→ **Input data**:
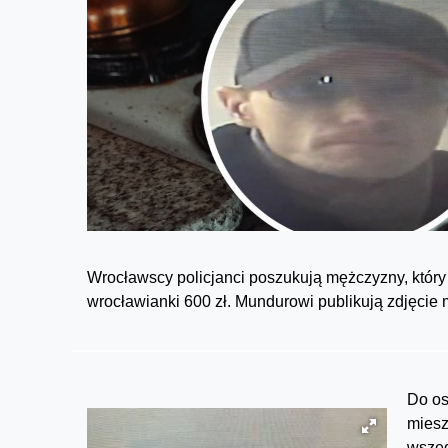
Wrocławscy policjanci poszukują mężczyzny, który
wrocławianki 600 zł. Mundurowi publikują zdjęcie
Do os
miesz
wszed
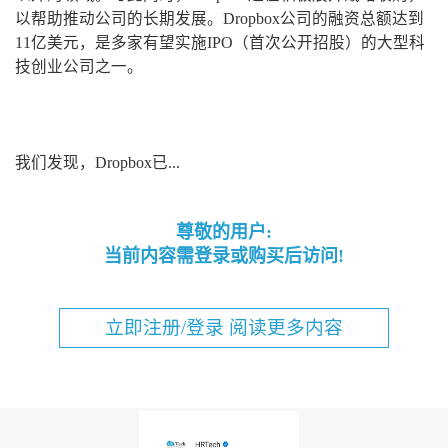
以帮助推动公司的长期发展。Dropbox公司的融资总额达到
11亿美元，是多家有望实施IPO（首次公开招股）的大型科
技创业公司之一。
我们发现，Dropbox已...
尊敬的用户:
当前内容需登录或购买后访问!
立即注册/登录 阅读更多内容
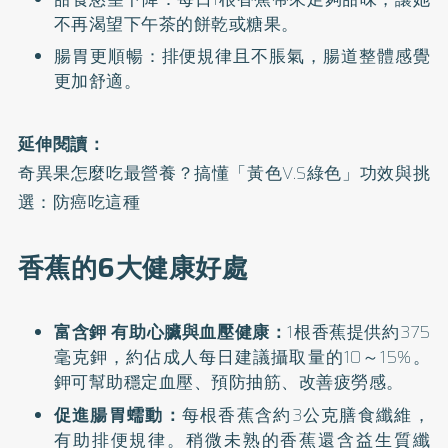
不再渴望下午茶的餅乾或糖果。
腸胃更順暢：排便規律且不脹氣，腸道整體感覺
更加舒適。
延伸閱讀：
奇異果怎麼吃最營養？搞懂「黃色V.S綠色」功效與挑
選：防癌吃這種
香蕉的6大健康好處
富含鉀 有助心臟與血壓健康：
1根香蕉提供約375
毫克鉀，約佔成人每日建議攝取量的10～15%。
鉀可幫助穩定血壓、預防抽筋、改善疲勞感。
促進腸胃蠕動：
每根香蕉含約3公克膳食纖維，
有助排便規律。稍微未熟的香蕉還含益生質纖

→ **Problem to solve**:
Put each line of text read from the listing into a JSON list of strings, one string per line, with blank lines dropped. Leave the pictures out.

→ **Answer space**:
[
  "Wrocławscy policjanci poszukują mężczyzny, który",
  "wrocławianki 600 zł. Mundurowi publikują zdjęcie",
  "Do os",
  "miesz",
  "wszed",
  "以帮助推动公司的长期发展。Dropbox公司的融资总额达到",
  "11亿美元，是多家有望实施IPO（首次公开招股）的大型科",
  "技创业公司之一。",
  "我们发现，Dropbox已...",
  "尊敬的用户:",
  "当前内容需登录或购买后访问!",
  "立即注册/登录 阅读更多内容",
  "不再渴望下午茶的餅乾或糖果。",
  "腸胃更順暢：排便規律且不脹氣，腸道整體感覺",
  "更加舒適。",
  "延伸閱讀：",
  "奇異果怎麼吃最營養？搞懂「黃色V.S綠色」功效與挑",
  "選：防癌吃這種",
  "香蕉的6大健康好處",
  "富含鉀 有助心臟與血壓健康：",
  "1根香蕉提供約375",
  "毫克鉀，約佔成人每日建議攝取量的10～15%。",
  "鉀可幫助穩定血壓、預防抽筋、改善疲勞感。",
  "促進腸胃蠕動：",
  "每根香蕉含約3公克膳食纖維，",
  "有助排便規律。稍微未熟的香蕉還含益生質纖"
]